Enterprise data management company Informatica stated on Monday that it’s not in talks to be bought after earlier reports suggested Salesforce was interested in a deal worth about $10 billion.
Informatica’s stock dropped over 7% on this news, while Salesforce’s rose about 1%. If the acquisition had happened, it would have been Salesforce’s biggest since buying Slack in 2021.
Negotiations fell apart when the two sides couldn’t agree on terms, as reported by The Wall Street Journal. Sources familiar with the matter said Salesforce was considering a bid in the mid-$30s per share.
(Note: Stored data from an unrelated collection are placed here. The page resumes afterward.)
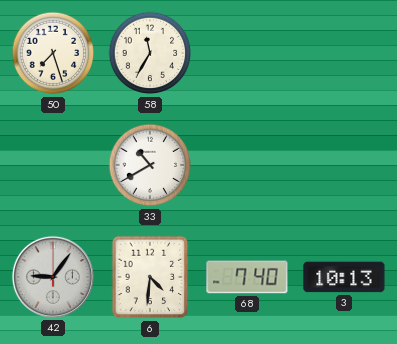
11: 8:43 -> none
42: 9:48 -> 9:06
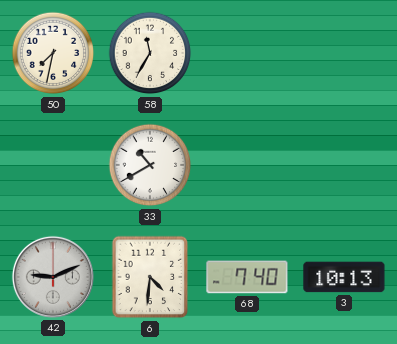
50: 7:27 -> 7:32
42: 9:06 -> 9:11
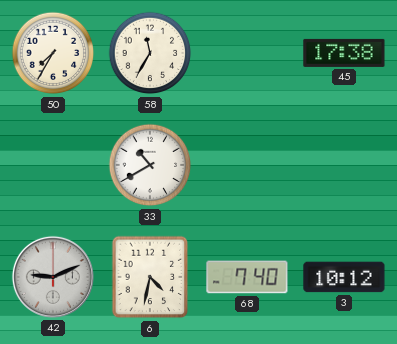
50: 7:32 -> 7:35
45: none -> 17:38
6: 4:31 -> 4:32
3: 10:13 -> 10:12
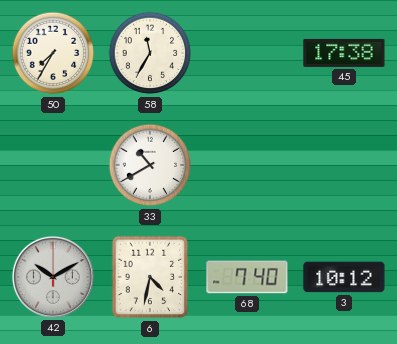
42: 9:11 -> 10:10
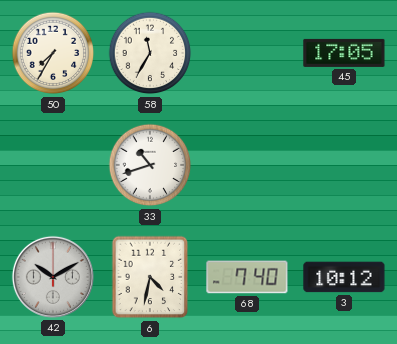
45: 17:38 -> 17:05
33: 10:40 -> 10:42
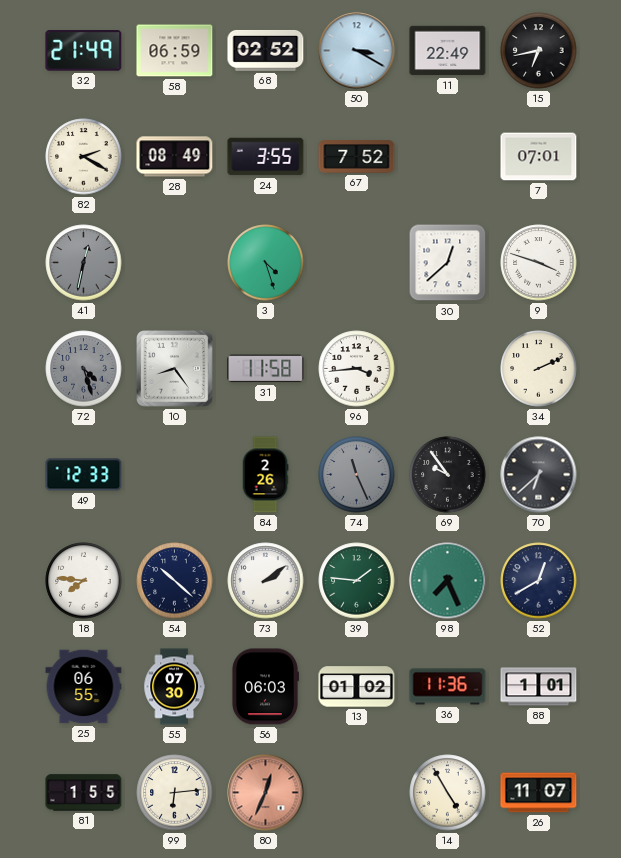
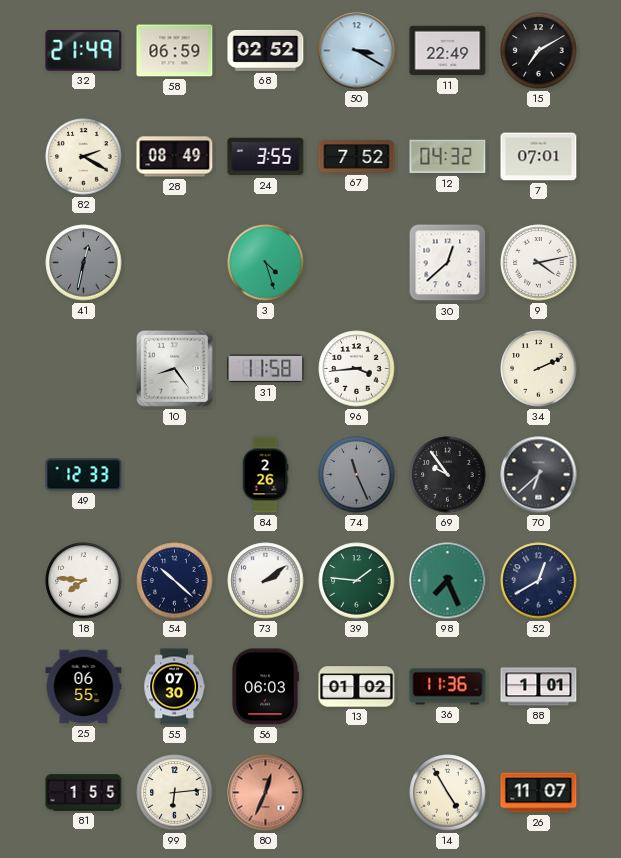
15: 6:43 -> 7:10
12: none -> 04:32
9: 3:48 -> 4:13
72: 4:27 -> none
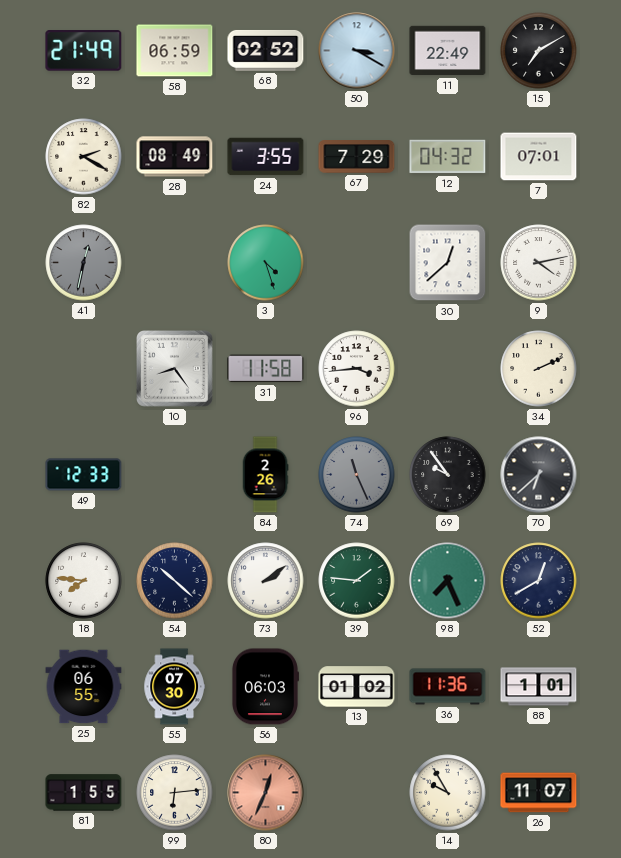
67: 7:52 -> 7:29
14: 4:55 -> 9:55
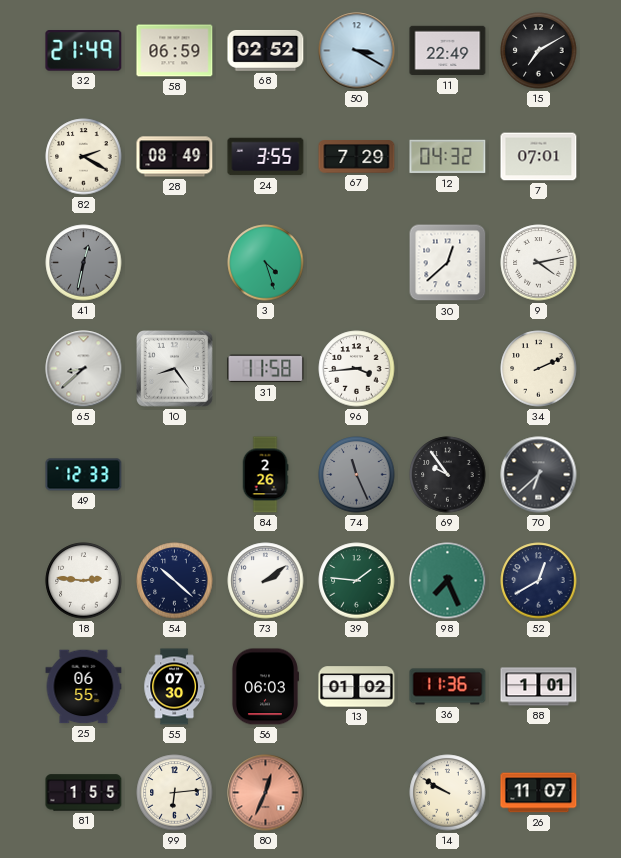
65: none -> 8:38
18: 7:46 -> 2:46
14: 9:55 -> 9:50
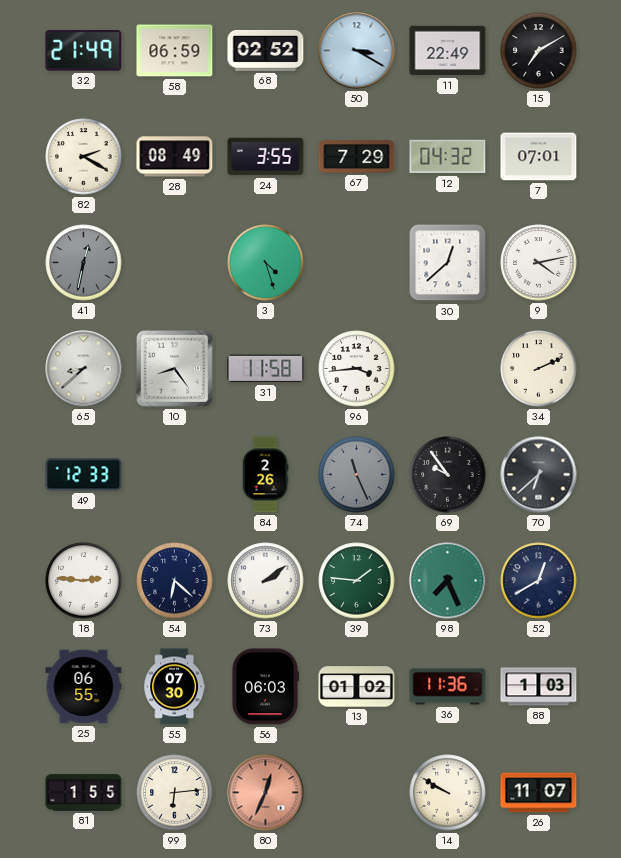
54: 10:22 -> 6:22
88: 1:01 -> 1:03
“Our business fundamentals continue to be very strong, and we look forward to discussing our first-quarter financial results and outlook on May 1,” said Informatica CEO Amit Walia in a statement.
Informatica’s two biggest shareholders, Canada’s Pension Plan and private equity firm Permira, own more than 75% of the shares and would have had to approve any deal. Salesforce investors also didn’t like the idea, causing shares to drop over 7% when news of the potential purchase came out.
Salesforce CEO Marc Benioff’s strong interest in mergers and acquisitions led to activists trying to curb the company’s spending in 2023.
Elliott Management, Inclusive Capital, Starboard Value, and ValueAct had been pushing for changes at the enterprise software company.
In response, Salesforce dissolved its M&A board committee and focused on rehiring former employees. It also made significant job cuts. Additionally, Benioff brought in Mason Morfit from ValueAct to join the board.
The rumored talks suggest that Salesforce might be warming up to mergers and acquisitions, wrote Gordon Haskett analyst Don Bilson in a note on Monday.
“Since early last year, Benioff has been avoiding major M&A deals, but this situation indicates he might be open to smaller deals,” Bilson wrote.